"No, great brooms!" replied his friend. "I need outdoor work; there I will get it. I need to keep away from other men; and on the street I will be left to my own company as nicely as if I were a hermit. Besides, there will be a poetic fitness in one who has lived so dirty a life as I have giving himself up to the work of cleaning things. Then, too, I can see life; and that will be interesting. Nothing is so fascinating to one who has had my experience as the sight of a crowd, if only one can himself keep out of it." With that Downs sang:
"'Hurry along, sorrow and song;
All is vanity under the sun.
Velvet and rags: so the world wags,
Until the river no more shall run.'"
Vox readily upset the street-sweeping project by showing Downs how he could be helpful to him in certain musical matters he had on foot, and even guaranteed to turn over to him several of his pupils who were trying to develop tenor voices.
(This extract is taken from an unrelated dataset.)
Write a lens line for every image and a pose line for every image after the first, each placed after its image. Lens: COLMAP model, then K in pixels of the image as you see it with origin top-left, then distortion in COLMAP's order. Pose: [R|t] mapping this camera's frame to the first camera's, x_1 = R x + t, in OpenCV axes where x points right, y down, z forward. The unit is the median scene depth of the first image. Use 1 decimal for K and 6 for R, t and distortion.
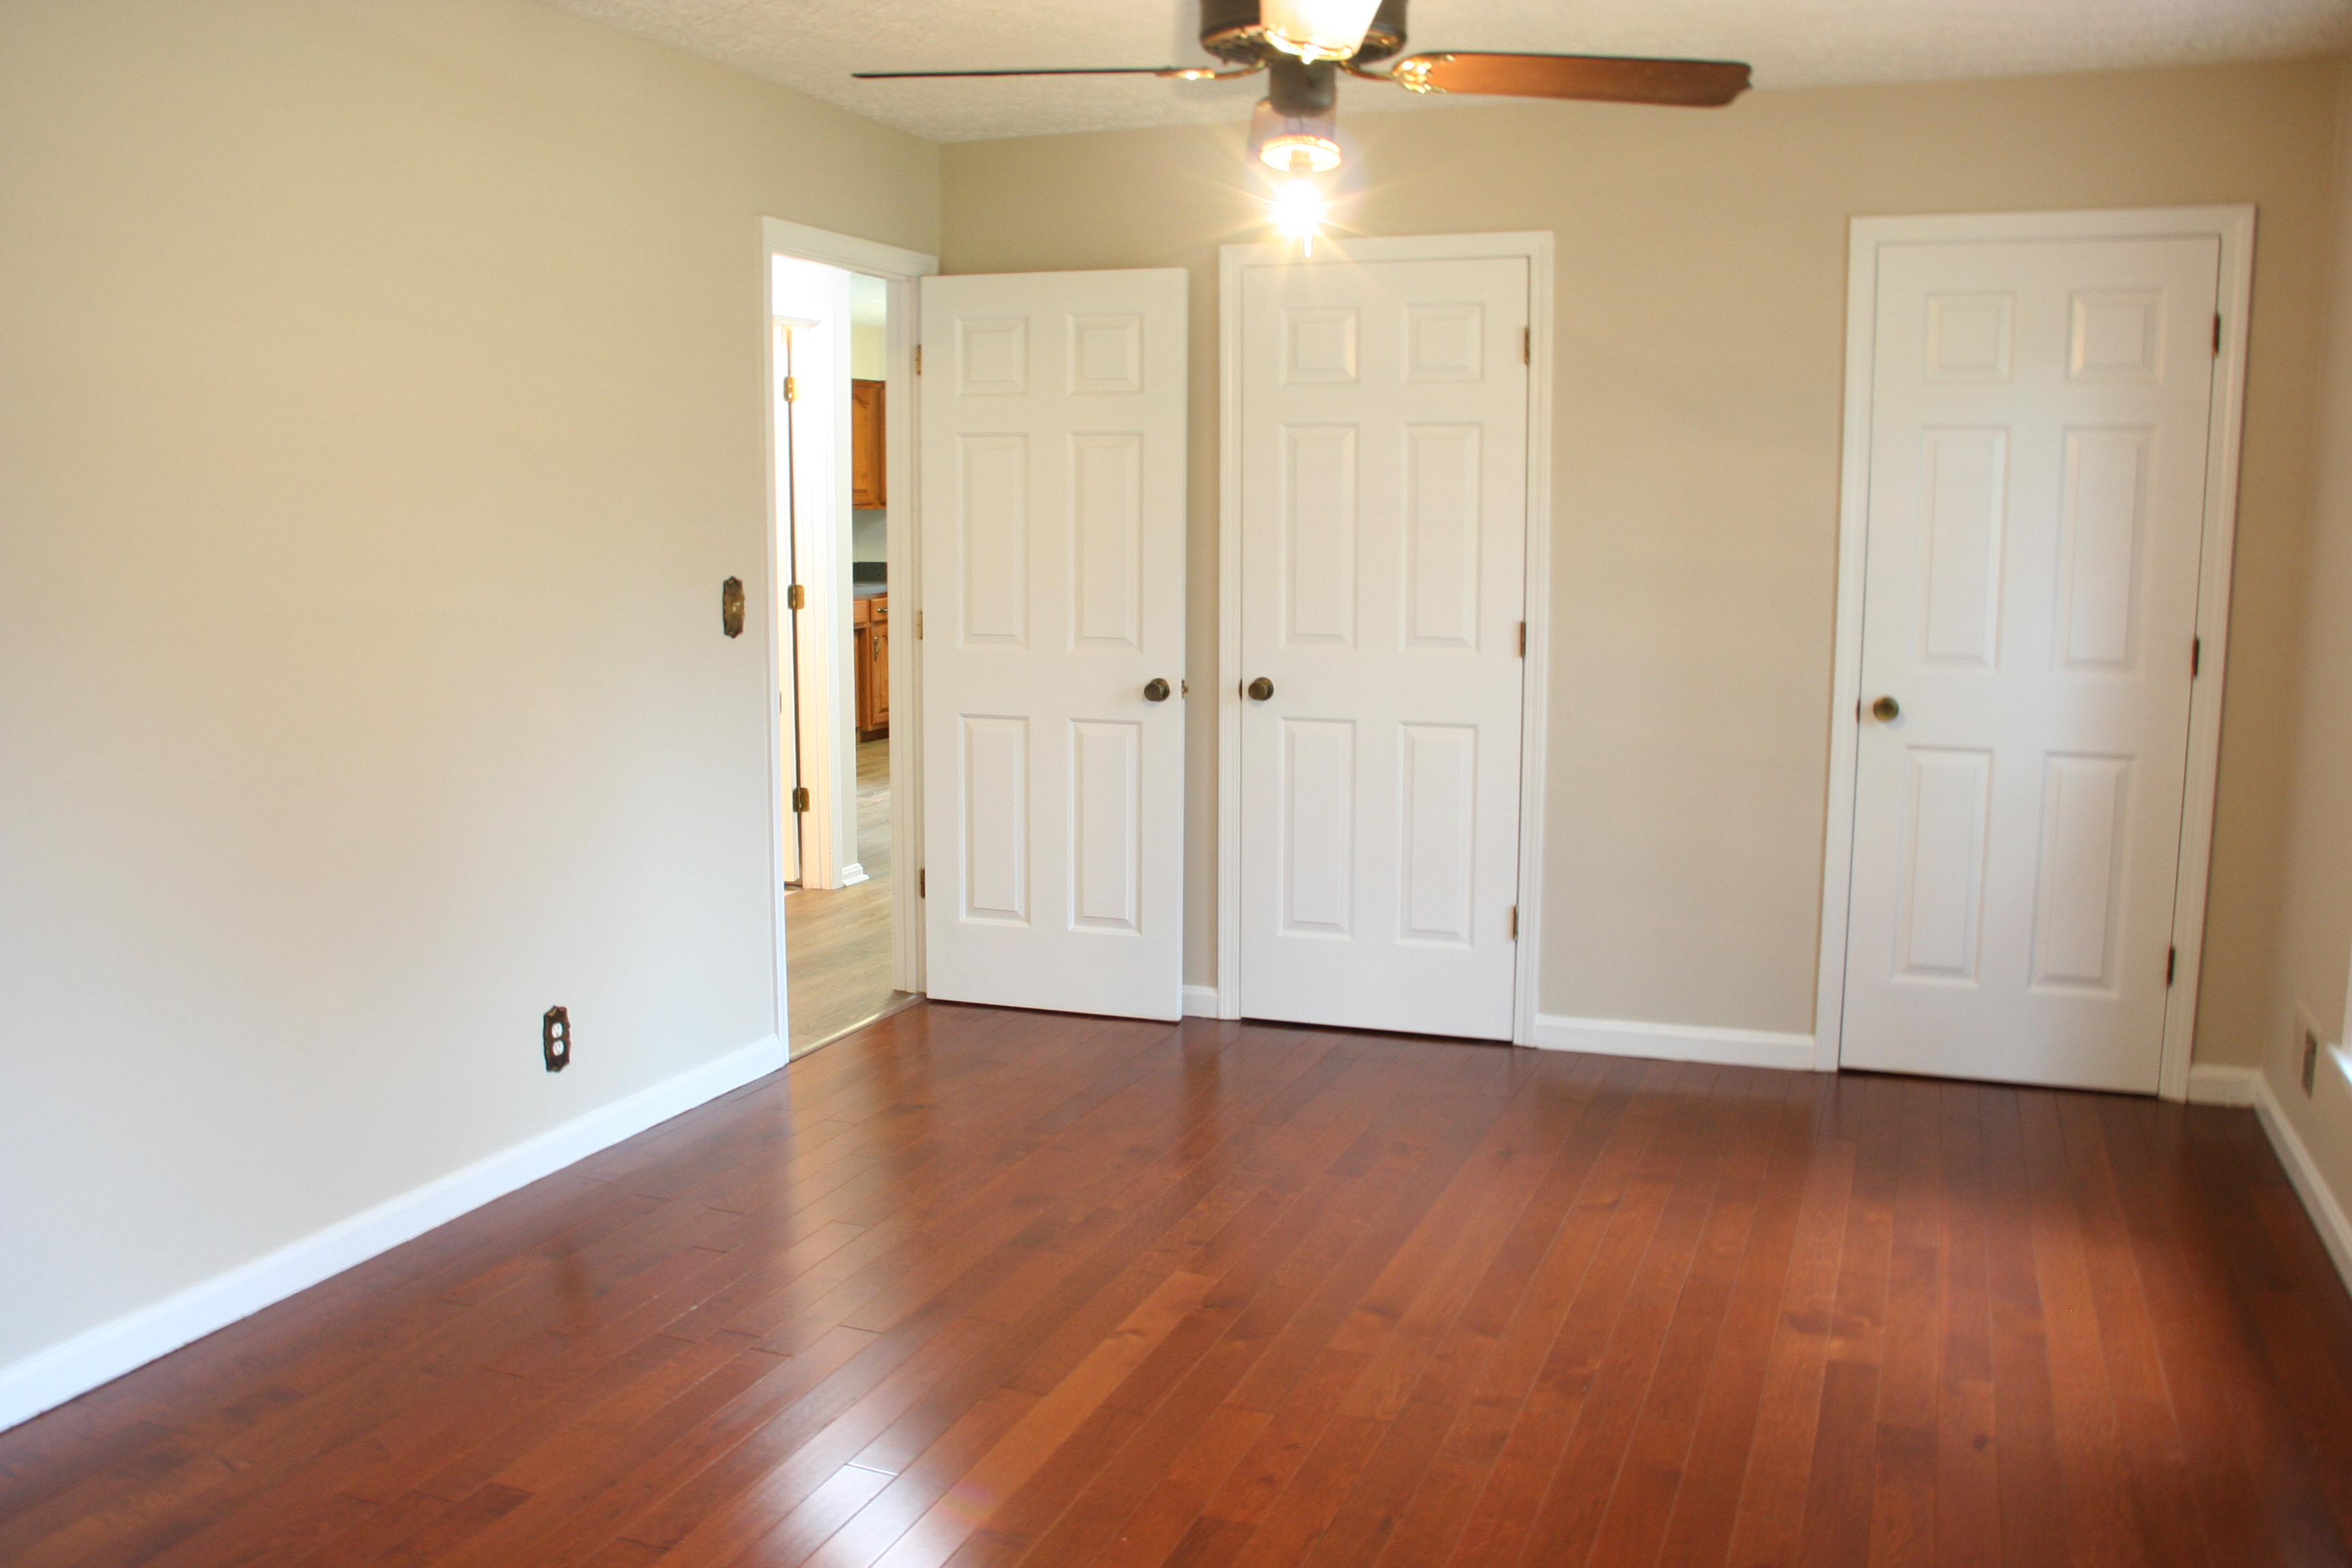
lens RADIAL K [[2005.9, 0, 1161.0], [0, 2005.9, 801.2], [0, 0, 1]] dist [-0.175058, 0.155305]
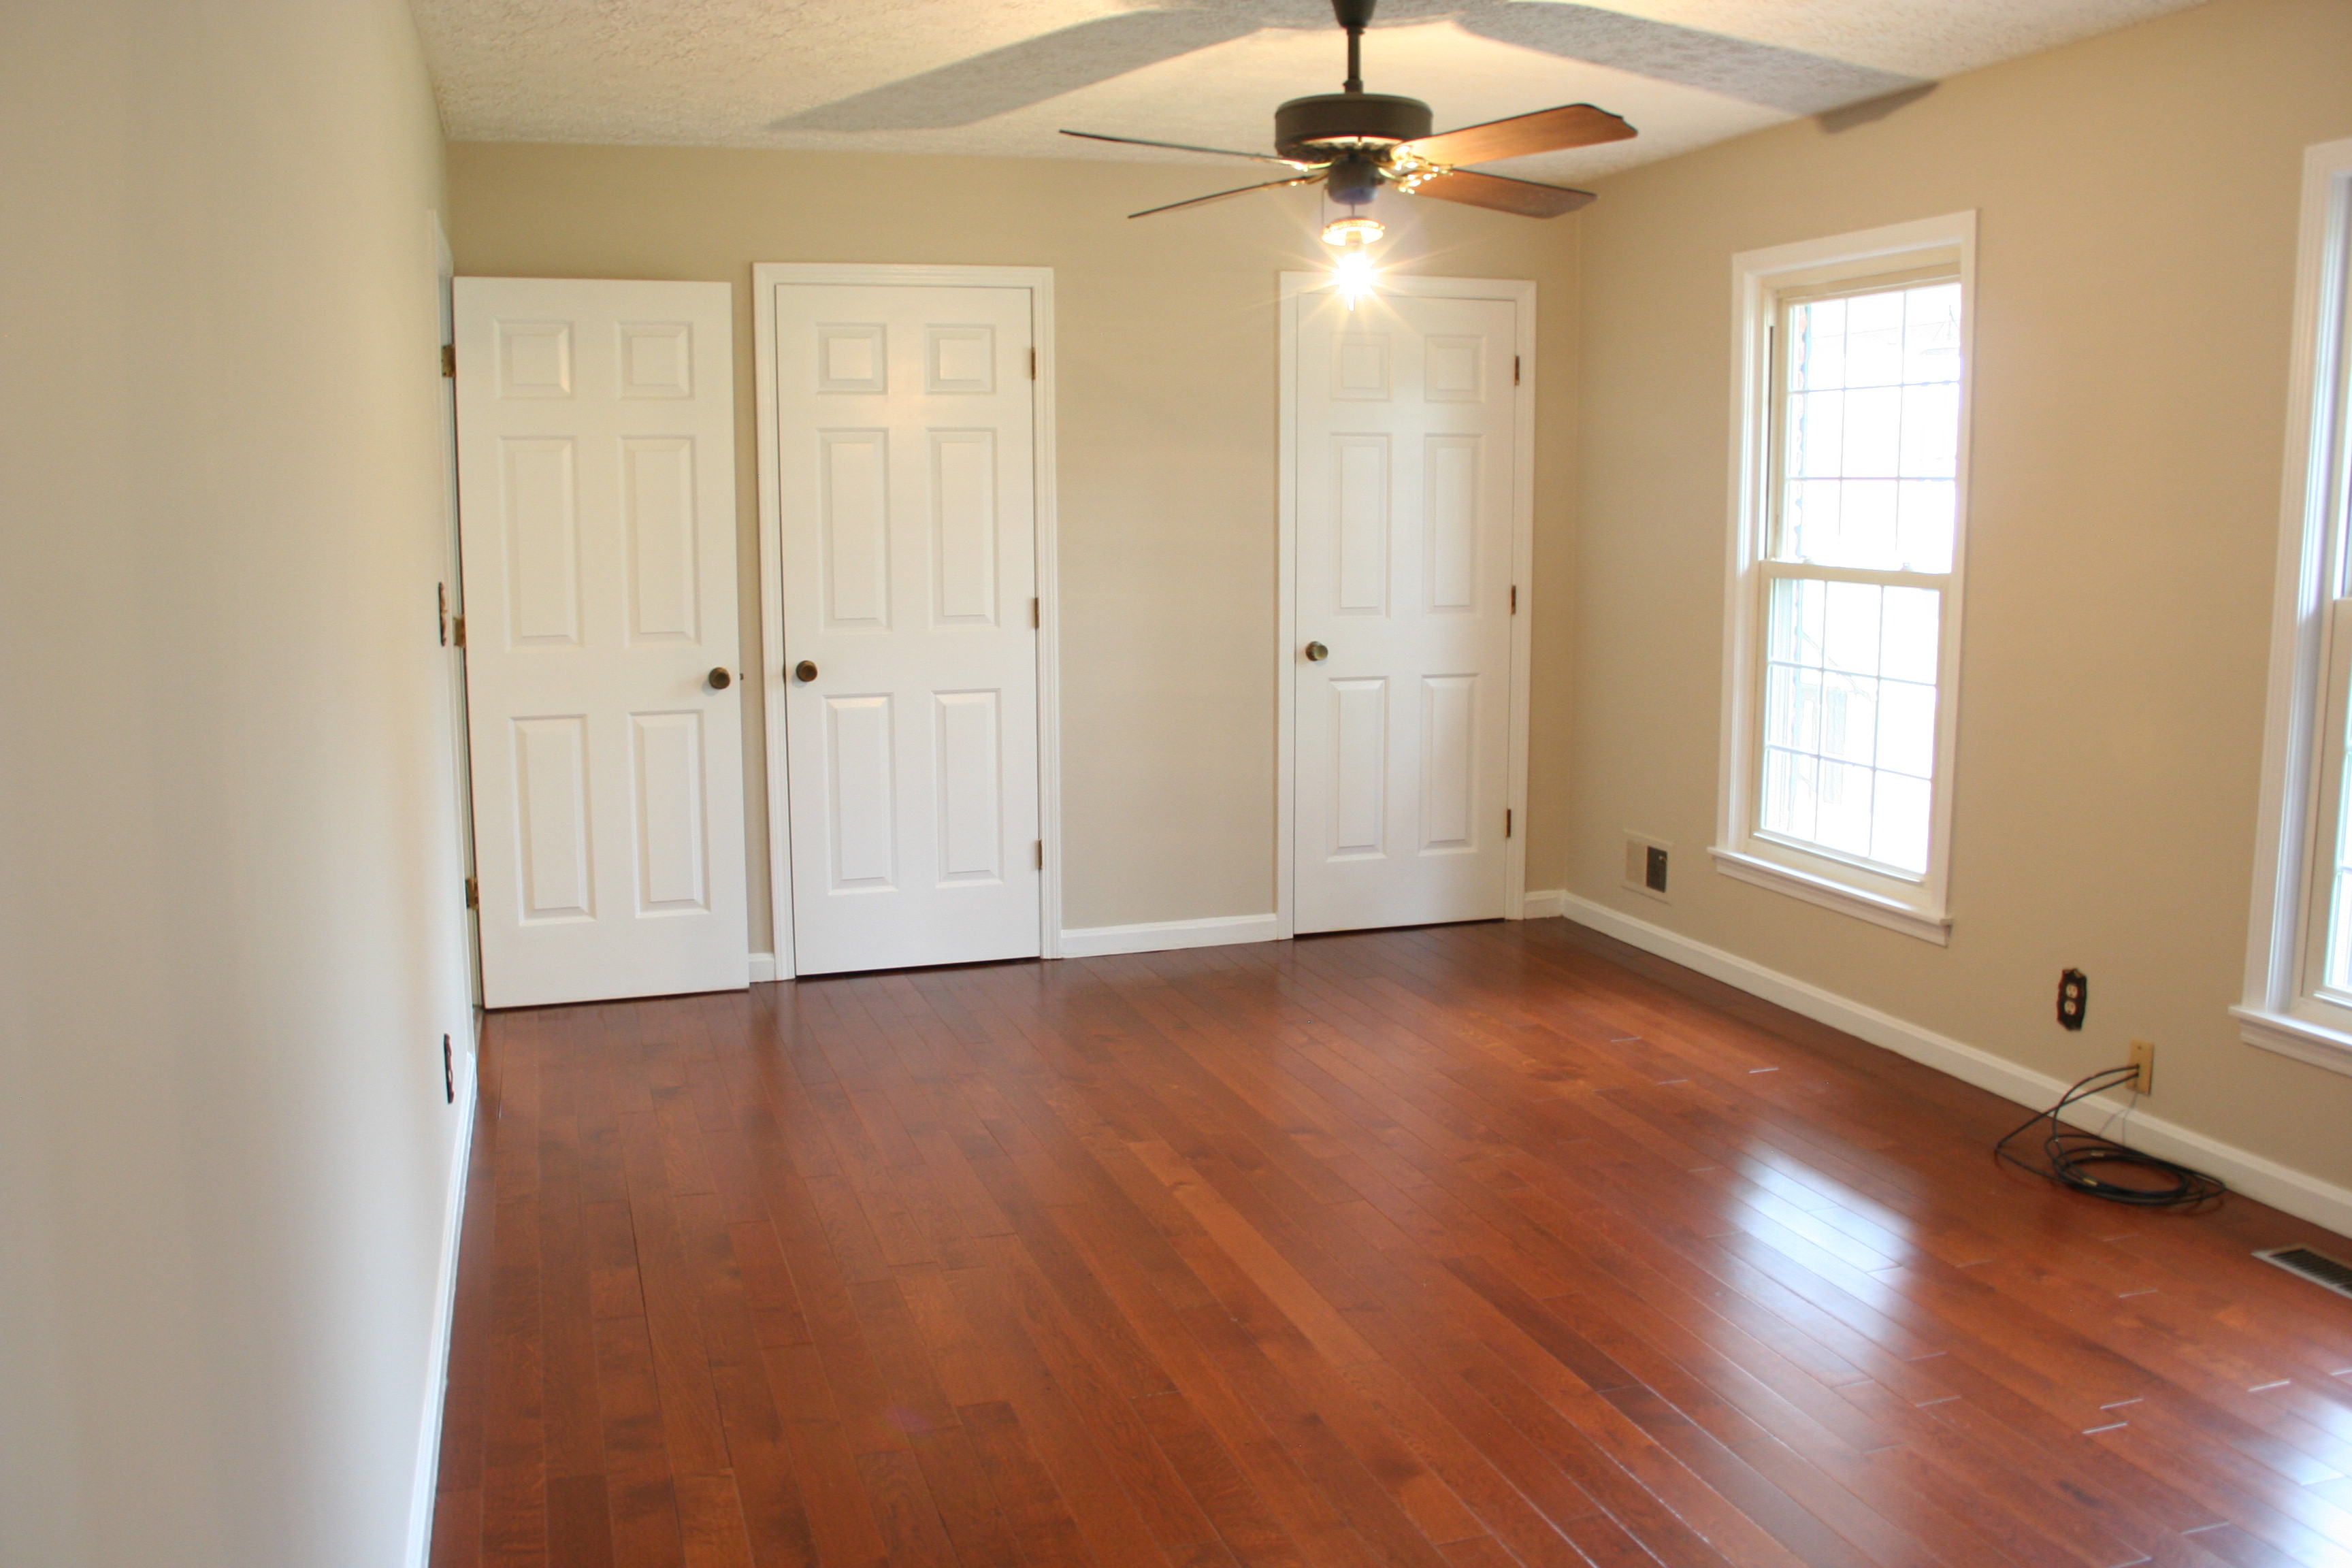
lens RADIAL K [[2005.9, 0, 1161.0], [0, 2005.9, 801.2], [0, 0, 1]] dist [-0.175058, 0.155305]
pose [[0.775217, -0.099865, 0.623752, -0.499781], [0.098735, 0.994444, 0.036503, -0.006409], [-0.623931, 0.033288, 0.780770, 0.034349]]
The next Sunday night after service the doctor took the singer's arm at the church door with his usual chirpy invitation, "Come, Phil, don't let Mrs. Cupp's pepper and mustard get cold, or the cheese get away from us."
"Walk around the block with me first, doctor; I've got something to tell you which I'd rather you would hear when you can't see my face."
"Why, what have you been doing now that you are ashamed of, Phil? Oh, I know. You have proposed to the soprano, or been perpetrating some other trick on your bachelor friends. I'll forgive you at the start, however, because"—lowering his voice until there was a frog in it—"because I know something about—but it's none of your business, Phil, so I won't tell you anything about it. No disappointment, my boy?"
"No."
"Then count on me to marry you for nothing, and throw in the benediction besides."
"It's no love-affair," said Vox. "Cupid might as well break his arrows on a rhinoceros as shoot at me. It's that drunken fellow. I've been awfully taken in."
"What! has he turned up? Fleeced you again?"